(Source data)
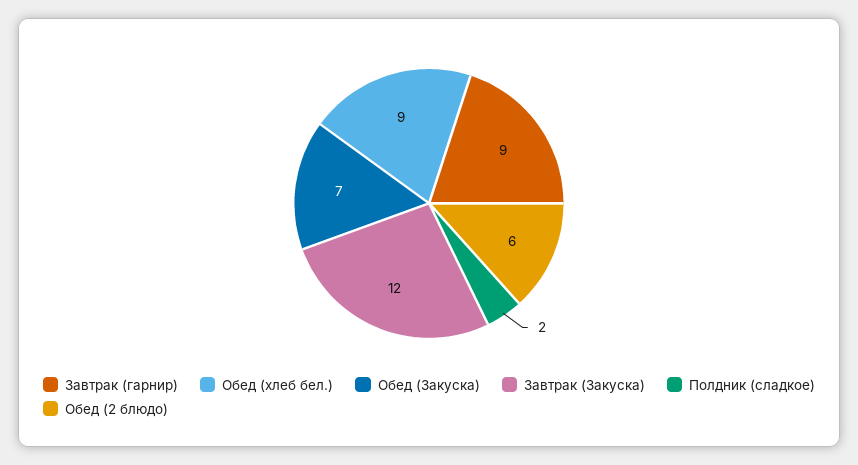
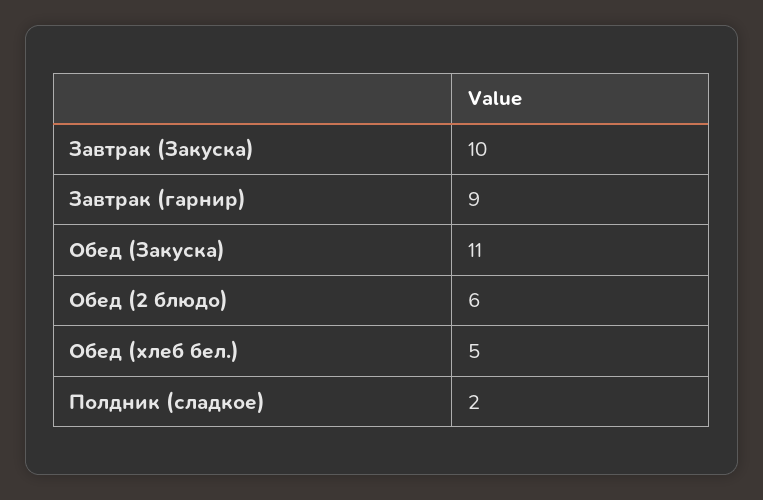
  {
    "Завтрак (гарнир)": 9,
-   "Обед (хлеб бел.)": 9,
+   "Обед (хлеб бел.)": 5,
-   "Обед (Закуска)": 7,
+   "Обед (Закуска)": 11,
-   "Завтрак (Закуска)": 12,
+   "Завтрак (Закуска)": 10,
    "Полдник (сладкое)": 2,
    "Обед (2 блюдо)": 6
  }

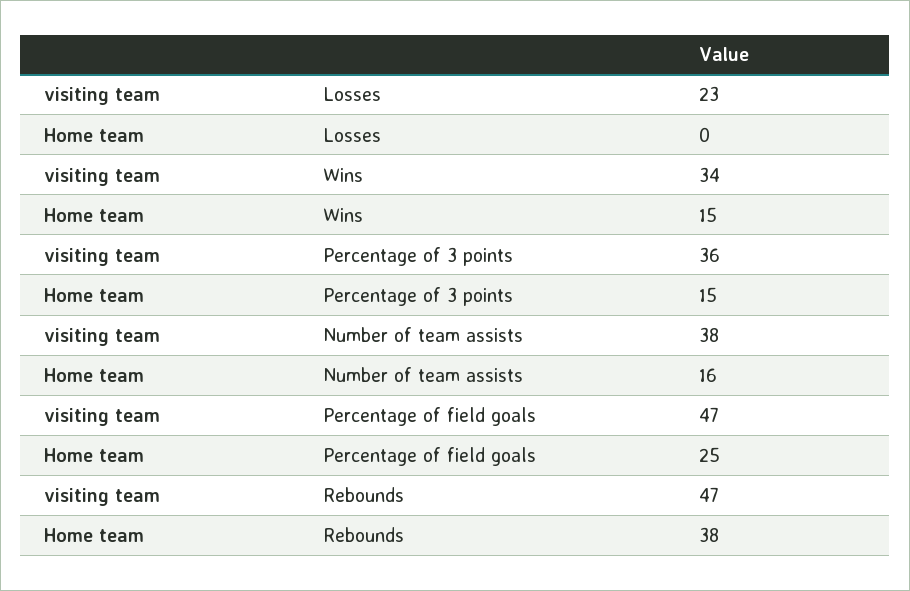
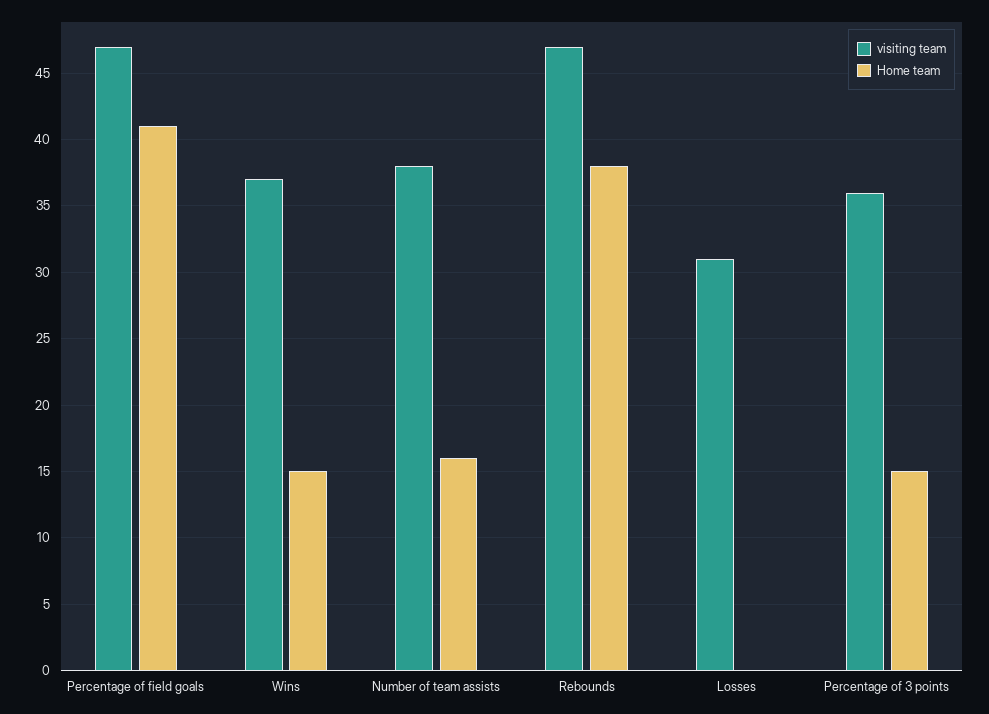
  {
    "visiting team": {
-     "Losses": 23,
+     "Losses": 31,
-     "Wins": 34,
+     "Wins": 37,
      "Percentage of 3 points": 36,
      "Number of team assists": 38,
      "Percentage of field goals": 47,
      "Rebounds": 47
    },
    "Home team": {
      "Losses": 0,
      "Wins": 15,
      "Percentage of 3 points": 15,
      "Number of team assists": 16,
-     "Percentage of field goals": 25,
+     "Percentage of field goals": 41,
      "Rebounds": 38
    }
  }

About this exercise:
Your task is to find each line in the entries that contains the string "goals" and copy it.

Finished exercise:
      "Percentage of field goals": 47,
-     "Percentage of field goals": 25,
+     "Percentage of field goals": 41,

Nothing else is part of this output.